[[ MATERIALS PROVIDED, beginning ]]

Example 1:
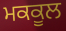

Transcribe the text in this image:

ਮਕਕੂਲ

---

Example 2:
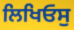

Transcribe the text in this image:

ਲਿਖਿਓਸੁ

[[ MATERIALS PROVIDED, end ]]

> [ASSIGNMENT]
Every line above should be transcribed word for word; leave the pictures out.

> [WRITTEN RESPONSE]
Example 1:

Transcribe the text in this image:

ਮਕਕੂਲ

---

Example 2:

Transcribe the text in this image:

ਲਿਖਿਓਸੁ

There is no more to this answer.